Posted September. 02, 2010 13:16,
The government will allow for-profit foreign medical institutions and schools to be set up in free economic zones to bolster foreign investment.
Stricter rules will also govern new designations and management of such zones, and underperforming zones will be weeded out after three years.
The government announced these measures in a crisis management meeting Wednesday in outlining a strategy to invigorate free economic zones.
○ Expanding foreign investment
Kwon Pyong-oh, director of the free economic zone planning office under the Knowledge Economy Ministry, said, Attracting foreign investment is key to bolstering free economic zones whose performances remain sluggish. The government will offer incentives to attract more foreign investment in these zones.
Sites will be leased to foreign companies for up to 50 years with discounts of 75-100 percent in rental fees. Each zone will also be required to sell or lease 10 percent of its industrial sites to foreign companies.
Tax exemptions that have solely gone to foreign manufacturers will also be given to engineering and software companies.
To secure ample infrastructure, the government will allow the establishment of for-profit foreign medical institutions and schools in free economic zones. A ministry official said, Current law allows the establishment of foreign educational institutions within the free economic zones, and some of them will open soon. The attraction of investment has remained inactive, however, due to a law banning the remittance of retained earnings.
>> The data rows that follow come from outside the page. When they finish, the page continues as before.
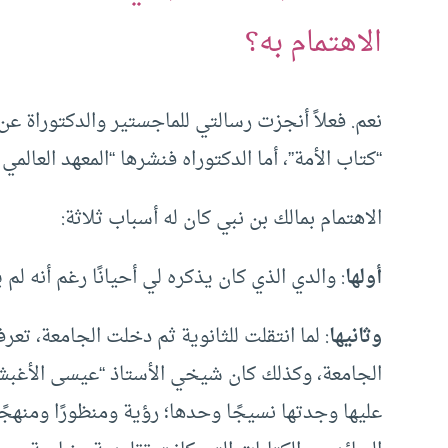
الاهتمام به؟
نعم. فعلاً أنجزت رسالتي للماجستير والدكتوراة ع
“كتاب الأمة”، أما الدكتوراه فنشرها “المعهد العالمي 
الاهتمام بمالك بن نبي كان له أسباب ثلاثة:
أولها
: والدي الذي كان يذكره لي أحيانًا رغم أنه لم 
وثانيها
: لما انتقلت للثانوية ثم دخلت الجامعة، ت
الجامعة، وكذلك كان شيخي الأستاذ “عيسى الأغبش”،
عليها وجدتها نسيجًا وحدها؛ رؤية ومنظورًا ومنهج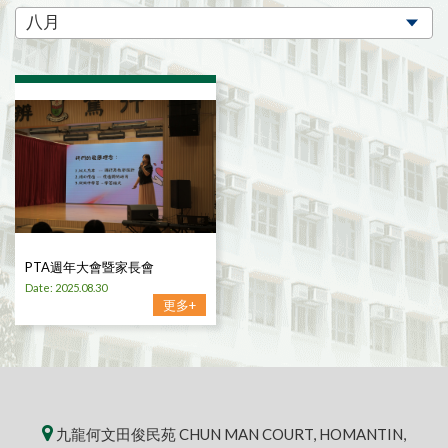
PTA週年大會暨家長會
Date: 2025.08.30
更多+
九龍何文田俊民苑 CHUN MAN COURT, HOMANTIN,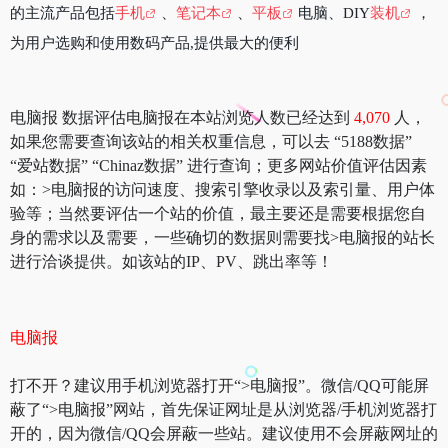
的主流产品包括
手机
、
笔记本
、
平板
电脑、DIY
装机
，
为用户选购和使用数码产品,提供最大的便利
电脑报 数据评估电脑报在本站浏览人数已经达到
4,070
人，
如果您需要查询该站的相关权重信息，可以去 “5188数据”
“爱站数据” “Chinaz数据” 进行查询；更多网站价值评估因素
如：>电脑报的访问速度、搜索引擎收录以及索引量、用户体
验等；当然要评估一个站的价值，最主要还是需要根据您自
身的需求以及需要，一些确切的数据则需要找>电脑报的站长
进行洽谈提供。如该站的IP、PV、跳出率等！
电脑报
打不开？建议用手机浏览器打开“>电脑报”。微信/QQ可能屏
蔽了“>电脑报”网站，首先保证网址是从浏览器/手机浏览器打
开的，因为微信/QQ会屏蔽一些站。建议使用不会屏蔽网址的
On the establishment of for-profit foreign medical institutions, for which setup procedures have remained absent, Knowledge Economy Minister Choi Kyong-hwan urged consent from ministers attending the management crisis meeting.
If the enactment and revision of the law allowing the establishment of foreign medical and educational institutions is deemed difficult, I will include it in the special law on free economic zones and introduce it at the regular parliamentary session, Choi said.
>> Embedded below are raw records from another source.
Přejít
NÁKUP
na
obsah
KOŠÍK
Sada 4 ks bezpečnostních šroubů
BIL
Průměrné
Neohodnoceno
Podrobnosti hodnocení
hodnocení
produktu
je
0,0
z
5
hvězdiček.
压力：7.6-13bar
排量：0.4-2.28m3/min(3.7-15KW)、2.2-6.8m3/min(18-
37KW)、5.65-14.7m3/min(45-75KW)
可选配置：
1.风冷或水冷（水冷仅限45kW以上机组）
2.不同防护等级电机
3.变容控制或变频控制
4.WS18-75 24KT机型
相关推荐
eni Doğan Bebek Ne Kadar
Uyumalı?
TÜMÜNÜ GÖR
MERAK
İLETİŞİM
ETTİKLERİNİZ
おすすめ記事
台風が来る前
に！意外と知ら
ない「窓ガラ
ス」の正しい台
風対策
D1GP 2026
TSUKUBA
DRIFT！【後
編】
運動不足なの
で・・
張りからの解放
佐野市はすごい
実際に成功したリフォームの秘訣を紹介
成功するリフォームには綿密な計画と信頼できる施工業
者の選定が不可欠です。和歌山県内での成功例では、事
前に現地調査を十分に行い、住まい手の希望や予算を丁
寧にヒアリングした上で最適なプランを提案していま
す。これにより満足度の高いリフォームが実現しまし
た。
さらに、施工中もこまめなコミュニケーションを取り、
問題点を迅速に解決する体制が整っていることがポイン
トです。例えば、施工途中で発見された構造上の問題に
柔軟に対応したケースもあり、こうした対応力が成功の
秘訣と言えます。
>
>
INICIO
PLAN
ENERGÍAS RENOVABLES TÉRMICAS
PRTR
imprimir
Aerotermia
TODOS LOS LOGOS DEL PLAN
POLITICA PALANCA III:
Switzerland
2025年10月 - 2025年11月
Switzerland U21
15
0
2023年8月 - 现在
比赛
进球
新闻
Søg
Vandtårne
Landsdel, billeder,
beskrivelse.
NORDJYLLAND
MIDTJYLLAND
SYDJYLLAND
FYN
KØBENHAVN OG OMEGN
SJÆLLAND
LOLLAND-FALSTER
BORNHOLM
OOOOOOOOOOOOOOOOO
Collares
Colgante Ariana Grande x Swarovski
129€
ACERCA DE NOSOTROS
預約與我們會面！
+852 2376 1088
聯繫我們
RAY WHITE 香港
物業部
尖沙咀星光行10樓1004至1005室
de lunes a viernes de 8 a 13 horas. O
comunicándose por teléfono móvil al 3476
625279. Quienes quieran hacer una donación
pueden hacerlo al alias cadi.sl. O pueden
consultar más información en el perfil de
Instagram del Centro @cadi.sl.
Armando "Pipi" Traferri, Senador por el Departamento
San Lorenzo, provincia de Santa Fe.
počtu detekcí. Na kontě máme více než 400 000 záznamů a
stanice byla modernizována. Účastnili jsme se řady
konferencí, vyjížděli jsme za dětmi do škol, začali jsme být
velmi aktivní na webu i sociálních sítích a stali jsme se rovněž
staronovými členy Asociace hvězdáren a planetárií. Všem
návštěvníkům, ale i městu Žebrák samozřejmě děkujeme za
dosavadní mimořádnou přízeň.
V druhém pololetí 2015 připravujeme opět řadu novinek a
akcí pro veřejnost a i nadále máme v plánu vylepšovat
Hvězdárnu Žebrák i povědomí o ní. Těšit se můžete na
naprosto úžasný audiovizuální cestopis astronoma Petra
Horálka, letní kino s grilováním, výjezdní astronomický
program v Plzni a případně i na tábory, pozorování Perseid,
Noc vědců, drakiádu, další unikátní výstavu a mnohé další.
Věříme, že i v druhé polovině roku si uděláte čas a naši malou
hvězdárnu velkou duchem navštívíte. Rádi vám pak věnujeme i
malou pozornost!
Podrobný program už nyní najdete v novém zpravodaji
Korea has designated six free economic zones since 2003: Incheon, Busan-Jinhae, regions in Yellow Sea coastal regions, Daegu-North Gyeongsang Province, and Saemangeum-Gunsan. Just 155 foreign-invested companies operate in the six zones and their combined foreign investment between January and July this year came to a mere 2.73 billion U.S. dollars.
○ Stronger designation standards and management
Designation of new zones will also see a stricter process. A ministry official said, Areas being developed as corporate and innovative cities will be excluded from designation. Strict examination of development demand, funding plans and availability will be made before designating new zones.
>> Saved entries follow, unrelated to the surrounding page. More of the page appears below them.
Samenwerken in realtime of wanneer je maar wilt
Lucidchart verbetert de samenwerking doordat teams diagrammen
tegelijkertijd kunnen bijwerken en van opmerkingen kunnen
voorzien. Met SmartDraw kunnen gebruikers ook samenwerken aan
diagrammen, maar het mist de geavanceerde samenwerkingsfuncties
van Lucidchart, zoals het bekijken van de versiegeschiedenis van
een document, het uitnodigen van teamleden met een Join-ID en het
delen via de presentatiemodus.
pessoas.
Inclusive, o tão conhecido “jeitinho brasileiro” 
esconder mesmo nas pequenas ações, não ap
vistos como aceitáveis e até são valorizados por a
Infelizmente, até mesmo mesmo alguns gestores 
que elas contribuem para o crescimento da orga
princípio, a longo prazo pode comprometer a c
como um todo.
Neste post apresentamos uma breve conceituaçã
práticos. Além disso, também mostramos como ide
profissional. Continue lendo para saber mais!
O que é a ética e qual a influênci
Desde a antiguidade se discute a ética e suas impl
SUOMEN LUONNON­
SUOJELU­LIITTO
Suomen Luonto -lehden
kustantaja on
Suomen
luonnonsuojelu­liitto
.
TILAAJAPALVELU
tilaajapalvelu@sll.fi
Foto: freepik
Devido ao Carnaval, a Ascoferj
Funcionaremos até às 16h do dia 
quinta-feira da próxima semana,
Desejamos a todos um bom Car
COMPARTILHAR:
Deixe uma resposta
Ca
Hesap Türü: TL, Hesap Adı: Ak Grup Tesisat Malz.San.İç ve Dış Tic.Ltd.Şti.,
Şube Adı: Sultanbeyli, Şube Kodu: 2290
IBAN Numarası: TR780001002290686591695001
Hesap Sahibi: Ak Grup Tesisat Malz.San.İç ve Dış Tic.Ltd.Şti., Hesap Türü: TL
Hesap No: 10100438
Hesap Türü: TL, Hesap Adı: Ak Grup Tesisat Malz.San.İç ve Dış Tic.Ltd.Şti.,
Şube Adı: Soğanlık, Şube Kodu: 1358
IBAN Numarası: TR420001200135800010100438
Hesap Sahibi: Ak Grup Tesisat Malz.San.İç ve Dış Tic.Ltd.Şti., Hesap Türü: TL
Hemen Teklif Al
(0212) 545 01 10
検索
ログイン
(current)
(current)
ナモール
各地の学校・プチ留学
Stricter standards will also apply to assessing four candidate cities in the provinces of North Chungcheong, Gangwon, Gyeonggi and South Jeolla.
Performance evaluations will be made each year on such zones, which will be offered different amounts of government subsidies according to results. The functions dispersed between the central and provincial and municipal governments will be integrated into each zone to enable greater authority and efficient management.
The proposal to legislate tax breaks for Korean companies operating in free economic zones was deferred, however. Director Kwon said, Tax incentives for domestic companies are necessary to facilitate the development of free economic zones, but it is difficult to implement them immediately considering their impact on the governments tax revenues.
The Korea Development Institute is promoting research on this, and we plan to discuss the matter over the long term based on the outcome of the study.